Do You Have the Loan Pricing Discipline Needed to Respond to your Changing Cost of Funds?

Essential Concepts in Pricing Loans

Many financial institutions experienced record earnings in 2018.  The one-time impact of the new tax law coupled with continued improvement in both asset quality and loan yields more than offset the rising cost of funds banks experienced in the second half of the year.

In 2018, The Federal Reserve continued to tighten monetary policy with 4 rate increases totaling 100 basis points, while the long end of the curve (10-year UST) only increased 28 basis points.  Heading into 2019, there are some underlying issues bubbling with this flattening yield curve that could potentially hurt bank profitability.  Prime-based, floating rate loans should continue to see the benefit of the Fed’s action, but longer-term loans will continue to be subject to pricing pressures from both the yield curve and the competition.

In addition, bank deposit betas are on the rise.  For a long time, banks were able to lag the increase in their funding costs as the Fed increased rates, but towards the end of 2018 this trend came to an end, and costs began to rise.

So, what’s the best way to respond to ensure you stay in control of your bank’s profitability? The answer: Proper loan and relationship pricing discipline.  We analyzed our LoanPricingPRO® customer base to determine if using a pricing model has helped to maintain an edge on the industry.

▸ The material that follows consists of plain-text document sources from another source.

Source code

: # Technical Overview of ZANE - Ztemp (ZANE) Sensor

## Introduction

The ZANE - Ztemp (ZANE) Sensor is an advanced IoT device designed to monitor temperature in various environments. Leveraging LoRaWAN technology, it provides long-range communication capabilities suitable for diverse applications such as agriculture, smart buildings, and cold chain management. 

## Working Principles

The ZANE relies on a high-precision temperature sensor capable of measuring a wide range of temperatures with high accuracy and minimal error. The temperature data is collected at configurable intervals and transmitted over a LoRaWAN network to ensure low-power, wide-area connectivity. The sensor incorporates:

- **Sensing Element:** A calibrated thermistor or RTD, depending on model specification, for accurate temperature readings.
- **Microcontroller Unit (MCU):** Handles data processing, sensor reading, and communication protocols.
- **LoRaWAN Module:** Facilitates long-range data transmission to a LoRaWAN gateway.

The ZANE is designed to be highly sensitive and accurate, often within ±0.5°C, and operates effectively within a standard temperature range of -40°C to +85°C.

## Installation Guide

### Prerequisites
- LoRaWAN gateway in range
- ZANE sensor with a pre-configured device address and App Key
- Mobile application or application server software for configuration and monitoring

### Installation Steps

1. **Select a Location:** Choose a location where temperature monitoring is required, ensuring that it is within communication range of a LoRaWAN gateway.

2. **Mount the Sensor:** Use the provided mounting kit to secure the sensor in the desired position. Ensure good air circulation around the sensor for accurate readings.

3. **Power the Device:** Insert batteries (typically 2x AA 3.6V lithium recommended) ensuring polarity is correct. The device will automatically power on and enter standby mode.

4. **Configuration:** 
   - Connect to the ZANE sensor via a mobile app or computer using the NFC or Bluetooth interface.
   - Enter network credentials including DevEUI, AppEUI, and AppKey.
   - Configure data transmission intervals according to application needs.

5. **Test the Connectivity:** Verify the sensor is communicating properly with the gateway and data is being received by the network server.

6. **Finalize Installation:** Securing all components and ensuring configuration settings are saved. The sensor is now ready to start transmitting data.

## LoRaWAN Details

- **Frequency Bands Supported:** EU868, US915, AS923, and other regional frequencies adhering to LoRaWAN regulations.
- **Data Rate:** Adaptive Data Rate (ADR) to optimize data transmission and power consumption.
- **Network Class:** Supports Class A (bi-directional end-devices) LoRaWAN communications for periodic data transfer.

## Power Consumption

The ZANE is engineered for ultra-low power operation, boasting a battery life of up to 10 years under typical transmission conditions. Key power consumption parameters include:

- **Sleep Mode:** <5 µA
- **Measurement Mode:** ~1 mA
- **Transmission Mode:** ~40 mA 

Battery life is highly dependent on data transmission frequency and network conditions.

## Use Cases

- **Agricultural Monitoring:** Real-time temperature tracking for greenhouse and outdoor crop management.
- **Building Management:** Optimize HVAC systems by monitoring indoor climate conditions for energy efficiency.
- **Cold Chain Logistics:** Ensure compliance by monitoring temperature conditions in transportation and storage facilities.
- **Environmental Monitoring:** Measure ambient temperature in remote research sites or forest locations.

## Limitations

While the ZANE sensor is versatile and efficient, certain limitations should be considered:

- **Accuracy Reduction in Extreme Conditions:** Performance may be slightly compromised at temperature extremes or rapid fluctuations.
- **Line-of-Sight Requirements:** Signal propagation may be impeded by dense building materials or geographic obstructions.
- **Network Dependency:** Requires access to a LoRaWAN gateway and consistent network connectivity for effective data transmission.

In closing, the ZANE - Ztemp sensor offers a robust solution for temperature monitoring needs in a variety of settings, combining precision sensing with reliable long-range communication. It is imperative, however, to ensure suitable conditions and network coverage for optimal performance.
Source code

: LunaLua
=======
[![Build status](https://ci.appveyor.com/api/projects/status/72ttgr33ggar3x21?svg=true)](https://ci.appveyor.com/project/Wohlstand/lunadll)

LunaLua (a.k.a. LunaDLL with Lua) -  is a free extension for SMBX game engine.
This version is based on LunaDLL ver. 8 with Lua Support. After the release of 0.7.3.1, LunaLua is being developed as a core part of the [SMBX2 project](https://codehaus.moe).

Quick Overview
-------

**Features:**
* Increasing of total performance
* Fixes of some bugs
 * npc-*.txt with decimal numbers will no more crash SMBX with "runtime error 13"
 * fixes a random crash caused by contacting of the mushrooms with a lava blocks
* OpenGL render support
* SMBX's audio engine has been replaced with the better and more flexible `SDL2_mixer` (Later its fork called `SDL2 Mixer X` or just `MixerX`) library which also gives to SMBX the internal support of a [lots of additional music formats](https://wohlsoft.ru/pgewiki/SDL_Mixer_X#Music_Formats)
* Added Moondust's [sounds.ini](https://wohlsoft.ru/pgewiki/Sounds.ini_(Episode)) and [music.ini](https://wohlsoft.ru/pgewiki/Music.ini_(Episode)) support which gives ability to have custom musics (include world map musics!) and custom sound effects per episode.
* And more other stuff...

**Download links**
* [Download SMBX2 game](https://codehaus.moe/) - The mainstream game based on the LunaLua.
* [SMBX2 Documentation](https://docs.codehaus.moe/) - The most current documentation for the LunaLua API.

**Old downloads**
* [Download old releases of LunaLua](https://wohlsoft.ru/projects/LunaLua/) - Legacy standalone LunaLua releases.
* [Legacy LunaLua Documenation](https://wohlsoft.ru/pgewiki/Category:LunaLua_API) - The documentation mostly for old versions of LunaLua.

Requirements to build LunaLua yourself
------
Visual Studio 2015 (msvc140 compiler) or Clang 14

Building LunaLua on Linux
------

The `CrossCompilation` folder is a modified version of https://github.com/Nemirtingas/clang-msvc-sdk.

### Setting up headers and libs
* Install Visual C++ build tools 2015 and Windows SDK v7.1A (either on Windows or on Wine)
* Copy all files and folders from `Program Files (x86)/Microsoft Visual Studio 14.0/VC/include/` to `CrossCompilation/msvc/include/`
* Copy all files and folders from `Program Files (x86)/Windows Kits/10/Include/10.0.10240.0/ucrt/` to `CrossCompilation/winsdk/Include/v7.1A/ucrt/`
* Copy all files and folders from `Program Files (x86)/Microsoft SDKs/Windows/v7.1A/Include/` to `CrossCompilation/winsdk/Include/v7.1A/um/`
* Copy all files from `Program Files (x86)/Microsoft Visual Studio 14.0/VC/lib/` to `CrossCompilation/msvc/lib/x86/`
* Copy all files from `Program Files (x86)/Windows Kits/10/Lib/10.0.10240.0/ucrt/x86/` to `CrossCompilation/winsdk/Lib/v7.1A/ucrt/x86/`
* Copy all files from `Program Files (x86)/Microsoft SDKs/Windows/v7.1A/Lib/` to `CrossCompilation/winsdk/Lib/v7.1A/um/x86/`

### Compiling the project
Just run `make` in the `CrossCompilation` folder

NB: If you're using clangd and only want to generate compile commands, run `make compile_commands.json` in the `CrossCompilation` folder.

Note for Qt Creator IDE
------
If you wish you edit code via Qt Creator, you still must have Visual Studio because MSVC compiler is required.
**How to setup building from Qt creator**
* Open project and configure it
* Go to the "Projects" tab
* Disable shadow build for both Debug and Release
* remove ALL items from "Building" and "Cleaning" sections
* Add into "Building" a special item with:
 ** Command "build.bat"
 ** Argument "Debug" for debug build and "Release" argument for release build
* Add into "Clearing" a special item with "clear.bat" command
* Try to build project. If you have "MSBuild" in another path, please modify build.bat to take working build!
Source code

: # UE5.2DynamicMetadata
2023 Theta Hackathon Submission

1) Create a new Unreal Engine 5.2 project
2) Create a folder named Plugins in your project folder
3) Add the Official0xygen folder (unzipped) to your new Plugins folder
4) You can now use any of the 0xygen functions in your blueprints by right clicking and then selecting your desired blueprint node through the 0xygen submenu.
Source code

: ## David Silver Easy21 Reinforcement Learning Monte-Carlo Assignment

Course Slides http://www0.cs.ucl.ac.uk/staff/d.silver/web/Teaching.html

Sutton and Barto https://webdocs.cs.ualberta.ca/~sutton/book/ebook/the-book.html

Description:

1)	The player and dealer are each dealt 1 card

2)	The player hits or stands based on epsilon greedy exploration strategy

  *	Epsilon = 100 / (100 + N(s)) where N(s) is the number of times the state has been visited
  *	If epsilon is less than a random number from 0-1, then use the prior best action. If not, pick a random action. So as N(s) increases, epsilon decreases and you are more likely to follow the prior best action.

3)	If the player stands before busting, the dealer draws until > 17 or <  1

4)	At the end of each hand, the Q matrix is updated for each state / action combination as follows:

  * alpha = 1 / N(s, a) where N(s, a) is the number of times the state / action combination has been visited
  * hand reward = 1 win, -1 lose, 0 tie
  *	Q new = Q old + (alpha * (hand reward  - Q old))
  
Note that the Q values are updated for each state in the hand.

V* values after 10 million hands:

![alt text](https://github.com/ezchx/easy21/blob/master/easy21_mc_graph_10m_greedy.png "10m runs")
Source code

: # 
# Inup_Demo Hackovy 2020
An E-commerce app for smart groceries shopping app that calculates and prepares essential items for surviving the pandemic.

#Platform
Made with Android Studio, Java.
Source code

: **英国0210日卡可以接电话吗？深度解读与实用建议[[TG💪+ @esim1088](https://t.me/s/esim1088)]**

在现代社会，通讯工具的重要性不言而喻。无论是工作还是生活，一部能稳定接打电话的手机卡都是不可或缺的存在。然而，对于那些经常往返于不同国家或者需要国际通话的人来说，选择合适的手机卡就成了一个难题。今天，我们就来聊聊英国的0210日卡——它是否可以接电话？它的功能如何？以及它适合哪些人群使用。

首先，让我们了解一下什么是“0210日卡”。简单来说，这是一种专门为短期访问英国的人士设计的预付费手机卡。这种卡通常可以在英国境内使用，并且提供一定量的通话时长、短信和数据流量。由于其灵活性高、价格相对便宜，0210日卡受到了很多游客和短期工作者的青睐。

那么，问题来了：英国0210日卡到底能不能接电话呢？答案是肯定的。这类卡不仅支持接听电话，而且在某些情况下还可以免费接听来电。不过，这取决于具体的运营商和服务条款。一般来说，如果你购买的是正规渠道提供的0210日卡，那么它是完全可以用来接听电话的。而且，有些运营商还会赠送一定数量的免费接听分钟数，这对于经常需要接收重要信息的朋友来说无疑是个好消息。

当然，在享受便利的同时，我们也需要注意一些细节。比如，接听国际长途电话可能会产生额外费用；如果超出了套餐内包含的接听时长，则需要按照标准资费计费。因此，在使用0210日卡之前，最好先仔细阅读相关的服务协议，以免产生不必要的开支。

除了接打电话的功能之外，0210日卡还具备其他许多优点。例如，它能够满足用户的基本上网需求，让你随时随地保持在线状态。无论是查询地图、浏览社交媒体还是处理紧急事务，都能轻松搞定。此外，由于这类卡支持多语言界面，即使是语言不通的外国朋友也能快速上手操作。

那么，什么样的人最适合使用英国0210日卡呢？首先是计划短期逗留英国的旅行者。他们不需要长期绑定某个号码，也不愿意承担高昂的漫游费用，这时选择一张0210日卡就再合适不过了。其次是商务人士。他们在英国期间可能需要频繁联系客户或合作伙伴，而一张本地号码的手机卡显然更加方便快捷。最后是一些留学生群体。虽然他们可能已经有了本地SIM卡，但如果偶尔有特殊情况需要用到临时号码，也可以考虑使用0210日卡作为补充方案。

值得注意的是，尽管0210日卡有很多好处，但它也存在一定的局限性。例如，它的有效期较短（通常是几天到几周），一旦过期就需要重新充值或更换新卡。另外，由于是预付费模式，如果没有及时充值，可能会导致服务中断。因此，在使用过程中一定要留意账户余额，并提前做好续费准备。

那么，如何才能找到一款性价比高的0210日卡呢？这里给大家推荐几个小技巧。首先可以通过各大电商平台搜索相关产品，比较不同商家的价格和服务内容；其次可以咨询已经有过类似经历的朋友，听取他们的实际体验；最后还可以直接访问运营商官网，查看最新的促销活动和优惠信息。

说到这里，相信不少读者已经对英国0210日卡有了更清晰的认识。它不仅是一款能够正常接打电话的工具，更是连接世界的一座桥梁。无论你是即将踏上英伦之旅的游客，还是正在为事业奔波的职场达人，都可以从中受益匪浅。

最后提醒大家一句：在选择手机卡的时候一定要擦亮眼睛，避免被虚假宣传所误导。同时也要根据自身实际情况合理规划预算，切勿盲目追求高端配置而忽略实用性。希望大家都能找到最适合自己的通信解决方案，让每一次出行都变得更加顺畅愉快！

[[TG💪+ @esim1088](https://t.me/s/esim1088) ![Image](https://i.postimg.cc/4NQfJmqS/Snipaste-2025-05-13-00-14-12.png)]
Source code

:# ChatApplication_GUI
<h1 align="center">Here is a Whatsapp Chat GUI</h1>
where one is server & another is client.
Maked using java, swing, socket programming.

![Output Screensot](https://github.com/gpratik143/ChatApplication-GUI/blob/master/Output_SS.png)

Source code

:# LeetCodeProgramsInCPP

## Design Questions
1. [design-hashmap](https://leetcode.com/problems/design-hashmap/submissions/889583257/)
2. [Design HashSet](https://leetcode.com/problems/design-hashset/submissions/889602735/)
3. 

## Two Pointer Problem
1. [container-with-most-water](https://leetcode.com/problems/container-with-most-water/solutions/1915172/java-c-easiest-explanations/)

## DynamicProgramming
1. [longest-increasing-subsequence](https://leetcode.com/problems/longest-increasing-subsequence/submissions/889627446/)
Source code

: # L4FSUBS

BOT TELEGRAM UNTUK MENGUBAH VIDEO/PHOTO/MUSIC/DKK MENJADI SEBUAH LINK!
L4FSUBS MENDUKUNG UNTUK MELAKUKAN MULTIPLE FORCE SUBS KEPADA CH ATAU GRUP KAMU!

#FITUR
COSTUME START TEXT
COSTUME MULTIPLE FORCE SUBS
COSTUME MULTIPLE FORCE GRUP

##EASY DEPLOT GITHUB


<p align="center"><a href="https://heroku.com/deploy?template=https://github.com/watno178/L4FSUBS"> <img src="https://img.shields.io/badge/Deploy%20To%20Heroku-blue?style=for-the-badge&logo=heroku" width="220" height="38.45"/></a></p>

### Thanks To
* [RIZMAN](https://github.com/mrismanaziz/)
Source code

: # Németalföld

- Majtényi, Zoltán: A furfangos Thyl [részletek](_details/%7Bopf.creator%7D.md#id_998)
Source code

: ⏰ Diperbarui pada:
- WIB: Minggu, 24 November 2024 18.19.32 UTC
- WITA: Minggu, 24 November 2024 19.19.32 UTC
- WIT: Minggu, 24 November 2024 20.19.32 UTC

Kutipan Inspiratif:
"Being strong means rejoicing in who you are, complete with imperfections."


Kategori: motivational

To do this, we looked at 3 metrics over a one-year period from 2017 to 2018.  These included Loan Yields, Cost of Funding, and the resulting Yield/Cost Spread.  LoanPricingPRO® clients were compared to all commercial and savings banks with Total Assets between $300 Million and $5 Billion.

Loan Yields

On average, LoanPricingPRO® clients experienced a 35-basis point increase in loan yields compared to an industry average of 21-basis points, boosting profitability over the industry by 14-basis points. 

Cost of Funds

On average, LoanPricingPRO® clients experienced a 27-basis point increase in funding costs compared to an industry average of 23-basis points, hindering profitability against the industry by 4-basis points.


Yield/Cost Spread

On average, LoanPricingPRO® clients experienced an 8-basis point increase in their Yield/Cost spread compared to a decrease in the industry of 2-basis points, resulting in a 10-basis point improvement compared to their peers.

Conclusion

LoanPricingPRO® users have a tool in place that allows them to respond to the everchanging environment.  Armed with the insight provided by the model, they were able to beat the industry by 10-basis points over the last year.  For every $100 million in balances, this equates to $100,000 in profit.